Let `u=x^2` to make things easier. Then we have:

`4u^2+15u-4=0`

`4u^2+16u-u-4=0`

`4u(u+4)-1(u+4)=0`

`(4u-1)(u+4)=0`

So `u=1/4` or `u=-4`.

But `u=x^2`, so

`x^2=1/4` or `x^2=-4`

`x=+-1/2` are the only real solutions.

Once again, let's have a look at the graph of the function, to better understand the situation. This time it's `y = 4x^4 + 15x^2 - 4`.

The intersection with the *x*-axis will tell us the solution for the original equation.

Graph of `y = 4x^4 + 15x^2 - 4`

The two intersections with the *x*-axis are at `x = -0.5` and `x=0.5`.

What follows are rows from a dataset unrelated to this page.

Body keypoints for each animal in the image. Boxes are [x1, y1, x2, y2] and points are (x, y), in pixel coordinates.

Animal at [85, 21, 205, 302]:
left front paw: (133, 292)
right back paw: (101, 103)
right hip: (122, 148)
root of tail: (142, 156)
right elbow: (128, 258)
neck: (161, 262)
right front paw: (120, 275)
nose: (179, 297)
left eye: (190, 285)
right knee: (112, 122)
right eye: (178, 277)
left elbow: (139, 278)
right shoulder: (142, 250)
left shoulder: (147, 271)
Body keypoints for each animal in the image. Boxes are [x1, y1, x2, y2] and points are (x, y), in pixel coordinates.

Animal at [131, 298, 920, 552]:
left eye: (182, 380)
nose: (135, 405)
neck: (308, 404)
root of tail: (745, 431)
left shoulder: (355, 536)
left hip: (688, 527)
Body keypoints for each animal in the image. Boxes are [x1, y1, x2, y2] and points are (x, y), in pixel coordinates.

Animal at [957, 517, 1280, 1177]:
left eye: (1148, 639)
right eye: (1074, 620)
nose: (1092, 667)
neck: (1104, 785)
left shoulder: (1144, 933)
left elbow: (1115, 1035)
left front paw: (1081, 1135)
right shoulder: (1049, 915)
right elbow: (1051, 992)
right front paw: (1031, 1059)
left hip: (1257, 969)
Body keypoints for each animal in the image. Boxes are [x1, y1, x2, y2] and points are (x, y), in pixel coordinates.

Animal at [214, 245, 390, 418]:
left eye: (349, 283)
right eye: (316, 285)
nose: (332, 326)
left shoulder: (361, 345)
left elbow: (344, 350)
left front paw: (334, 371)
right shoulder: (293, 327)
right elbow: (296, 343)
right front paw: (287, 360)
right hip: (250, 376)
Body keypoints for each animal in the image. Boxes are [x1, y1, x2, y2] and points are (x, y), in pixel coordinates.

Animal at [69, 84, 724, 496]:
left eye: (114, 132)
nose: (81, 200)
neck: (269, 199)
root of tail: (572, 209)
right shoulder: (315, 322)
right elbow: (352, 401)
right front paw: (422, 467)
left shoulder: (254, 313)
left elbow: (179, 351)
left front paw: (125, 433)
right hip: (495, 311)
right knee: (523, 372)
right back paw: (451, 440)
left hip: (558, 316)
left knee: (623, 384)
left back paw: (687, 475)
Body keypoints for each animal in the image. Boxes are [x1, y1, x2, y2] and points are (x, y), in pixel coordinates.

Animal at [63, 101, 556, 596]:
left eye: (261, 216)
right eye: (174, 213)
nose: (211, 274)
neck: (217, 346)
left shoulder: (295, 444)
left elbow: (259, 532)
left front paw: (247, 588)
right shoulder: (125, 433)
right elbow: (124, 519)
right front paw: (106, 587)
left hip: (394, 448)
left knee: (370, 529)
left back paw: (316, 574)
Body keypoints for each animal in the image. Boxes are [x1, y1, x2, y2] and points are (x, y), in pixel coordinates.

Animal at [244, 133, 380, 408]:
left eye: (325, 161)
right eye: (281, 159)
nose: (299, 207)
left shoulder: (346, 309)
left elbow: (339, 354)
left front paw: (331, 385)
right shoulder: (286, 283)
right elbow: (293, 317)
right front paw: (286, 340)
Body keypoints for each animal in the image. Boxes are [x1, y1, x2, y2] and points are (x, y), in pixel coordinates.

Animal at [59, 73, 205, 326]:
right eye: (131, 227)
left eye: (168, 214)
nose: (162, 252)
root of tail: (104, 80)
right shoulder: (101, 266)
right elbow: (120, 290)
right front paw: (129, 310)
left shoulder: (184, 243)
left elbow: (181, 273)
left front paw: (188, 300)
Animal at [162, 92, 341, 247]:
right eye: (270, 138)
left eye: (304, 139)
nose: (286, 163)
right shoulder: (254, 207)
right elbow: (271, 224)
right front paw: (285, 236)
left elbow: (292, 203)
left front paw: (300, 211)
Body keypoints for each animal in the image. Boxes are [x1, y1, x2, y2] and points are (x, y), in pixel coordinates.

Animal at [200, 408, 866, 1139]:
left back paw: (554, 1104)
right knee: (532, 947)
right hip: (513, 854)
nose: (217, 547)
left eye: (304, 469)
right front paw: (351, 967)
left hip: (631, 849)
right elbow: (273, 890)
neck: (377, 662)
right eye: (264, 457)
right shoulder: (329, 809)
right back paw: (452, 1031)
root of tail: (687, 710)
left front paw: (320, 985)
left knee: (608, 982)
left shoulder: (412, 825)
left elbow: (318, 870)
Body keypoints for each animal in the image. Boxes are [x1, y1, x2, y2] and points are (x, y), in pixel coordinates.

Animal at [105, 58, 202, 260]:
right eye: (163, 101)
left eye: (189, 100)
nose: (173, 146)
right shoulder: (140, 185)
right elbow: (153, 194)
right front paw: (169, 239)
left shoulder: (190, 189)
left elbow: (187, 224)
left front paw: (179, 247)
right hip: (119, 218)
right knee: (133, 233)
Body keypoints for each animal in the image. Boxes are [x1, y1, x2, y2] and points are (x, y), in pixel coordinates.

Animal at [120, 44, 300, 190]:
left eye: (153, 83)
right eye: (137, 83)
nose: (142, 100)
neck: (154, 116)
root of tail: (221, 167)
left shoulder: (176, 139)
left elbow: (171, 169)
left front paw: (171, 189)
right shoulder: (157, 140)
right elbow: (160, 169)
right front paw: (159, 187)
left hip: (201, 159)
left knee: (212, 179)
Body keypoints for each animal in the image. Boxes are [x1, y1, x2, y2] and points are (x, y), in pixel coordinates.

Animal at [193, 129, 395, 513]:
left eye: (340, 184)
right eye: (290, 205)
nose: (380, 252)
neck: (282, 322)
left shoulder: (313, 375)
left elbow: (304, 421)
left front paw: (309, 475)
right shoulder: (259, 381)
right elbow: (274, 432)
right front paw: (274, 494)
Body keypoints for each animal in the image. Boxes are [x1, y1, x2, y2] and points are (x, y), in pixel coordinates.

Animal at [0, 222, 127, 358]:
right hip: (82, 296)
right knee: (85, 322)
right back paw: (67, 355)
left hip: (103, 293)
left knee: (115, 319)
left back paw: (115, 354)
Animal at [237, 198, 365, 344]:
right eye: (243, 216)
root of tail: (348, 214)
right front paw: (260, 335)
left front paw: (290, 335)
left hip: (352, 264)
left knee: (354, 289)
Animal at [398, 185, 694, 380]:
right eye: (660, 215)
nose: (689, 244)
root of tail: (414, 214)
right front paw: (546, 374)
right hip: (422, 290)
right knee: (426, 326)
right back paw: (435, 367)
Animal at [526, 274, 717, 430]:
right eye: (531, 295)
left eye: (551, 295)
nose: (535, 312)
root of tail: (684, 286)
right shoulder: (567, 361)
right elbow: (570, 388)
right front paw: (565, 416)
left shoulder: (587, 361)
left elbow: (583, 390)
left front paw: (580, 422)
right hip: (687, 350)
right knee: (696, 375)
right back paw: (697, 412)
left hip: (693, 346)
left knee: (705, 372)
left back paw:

**2. **Solve** **`10x^-2+3x^-1-1=0`

Answer

Let `u=x^-1`. Then we have:

`10u^2+3u-1=0`

` (5u-1)(2u+1)=0`

So `u=1/5 or -1/2`

This gives us `x^-1=1/5` so `x = 5`

and `x^-1=-1/2` so `x=-2`.

Always CHECK your answers!!

Here's the graph of the function, to help clarify the situation. This time we sketch `y = 10x^-2 + 3x^-1 -1`.

Graph of `y = 10x^-2 + 3x^-1 -1`

The two intersections with the *x*-axis are at `x = -2` and `x=5`.